Soon we had a name for yet another cabinet-dwelling computer: “the bitch.” She was a system Vanture had installed, but we hadn’t paid any attention to. Until now.
“Alert!” she’d squawk. “Fresh water system, three-quarters…gray water system, seven-eighths.” She apparently lived in the kitchen, along with all the master controls for the bus. Tim and I dubbed her “the bitch” because she never said anything really useful, like “Alert! Front door about to fly open!” Or, “Alert! Cat about to pee in bed!” Or more useful still, “Alert! This bus thing is the stupidest idea you’ve ever had! Abort! Abort!” Within a few days, after we realized that the pronouncements she did make weren’t even true—i.e., we had far less fresh water than she said we did—we started calling her “the lying bitch.”
Tim, Miles, Shula, Morty, the lying bitch, HAL, and I settled into a routine while parked in Carlsbad for the week. I would do insurance reviews and write during the day (my blog and screenwriting, which I had taken up a few years before), while Tim did paperwork to close out his practice, some bus or Jeep maintenance, or hiked with the dog. We’d rendezvous late in the afternoon and do something together: a walk or a bike ride, a swim or a trip into town. Afterwards, we’d have happy hour. Tim had discovered some local beer, and back in my pink designer tracksuit, I loaded up my fairy godmother (which, I understand, some people refer to as a “martini shaker”) and, in a silvery flash or two, was transformed into a Princess once again. We’d drink, have some snacks, sit on lawn chairs near our rig, Miles lying by our sides, and watch the sunset. It was always so spectacular that I started bringing out my camera and discovered a new passion—photography. I found myself actually getting my butt off the chair, even lying on the grass to get the perfect shot. Tim enjoyed watching me enjoy my new hobby.
“I’ve never seen you so active!” he marveled. “And outside to boot!”
After the sun set, we’d cook…er, thaw dinner. Then, sit inside our new home and talk. It didn’t even matter what we talked about: sights w
e’d seen that day, what we were going to do the next, even wondering what friends at home were up to. I was reminded of that first “date” in the bar, talking for hours and hours about who knows what, just feeling close and laughing with one another. Spending time this way, without any of the distractions I used to consider essential (TV, going out to fancy restaurants, wearing high-end clothes) made me start questioning just how essential they were.

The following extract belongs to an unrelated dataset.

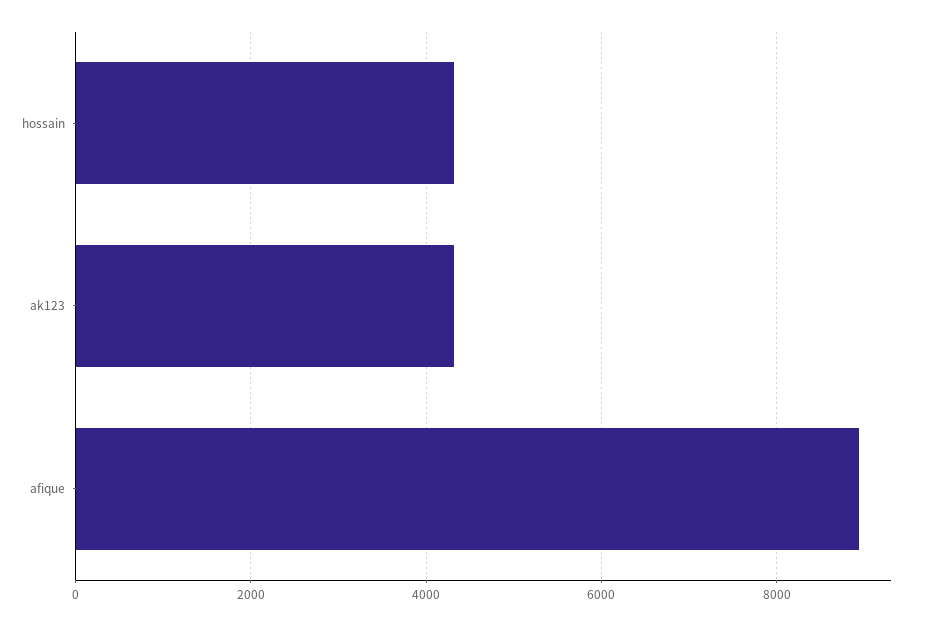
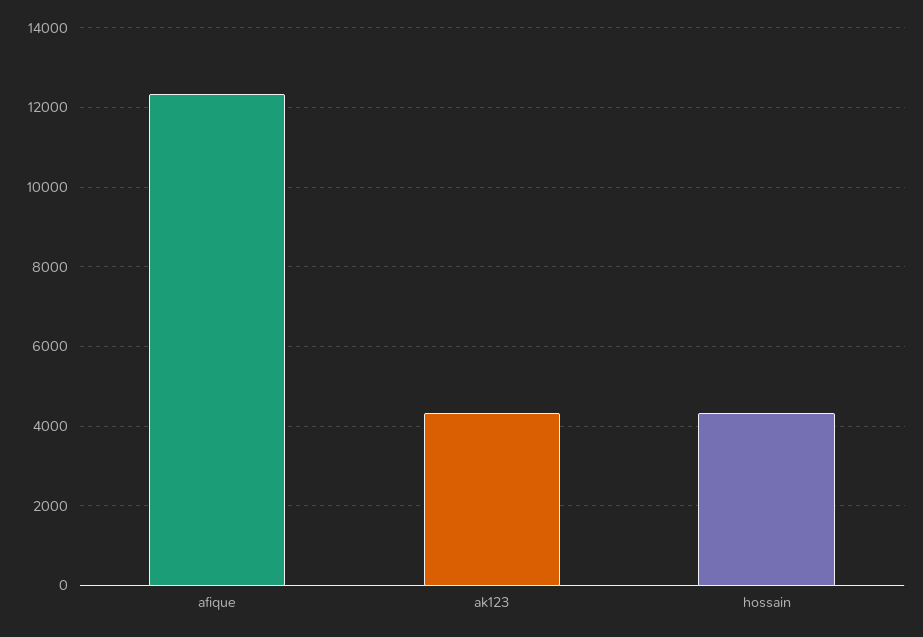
afique: 9000 -> 12400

I quickly pushed those thoughts aside.
But then, I noticed Tim mellowing. He started taking pleasure in little things. We had splurged (of course) on a new set of dishes for the bus, one with a travel theme, each plate depicting a different place (Mount Rushmore, San Francisco, even a spaceship on the moon). As I watched Tim set the table for dinner each night, I could see his boyish delight as he discovered where we would be dining next. And I couldn’t help it. I thought about downsizing, again.
And quickly made myself another martini to forget all about it.
The days and nights passed pleasantly. At home, we would have watched a network evening news show while eating dinner, then both worked for a couple of hours before watching some other show before bed. It seemed Peter had done us one good turn by screwing up the TV. Cocooned in our own little steel and fiberglass world, it finally felt…right.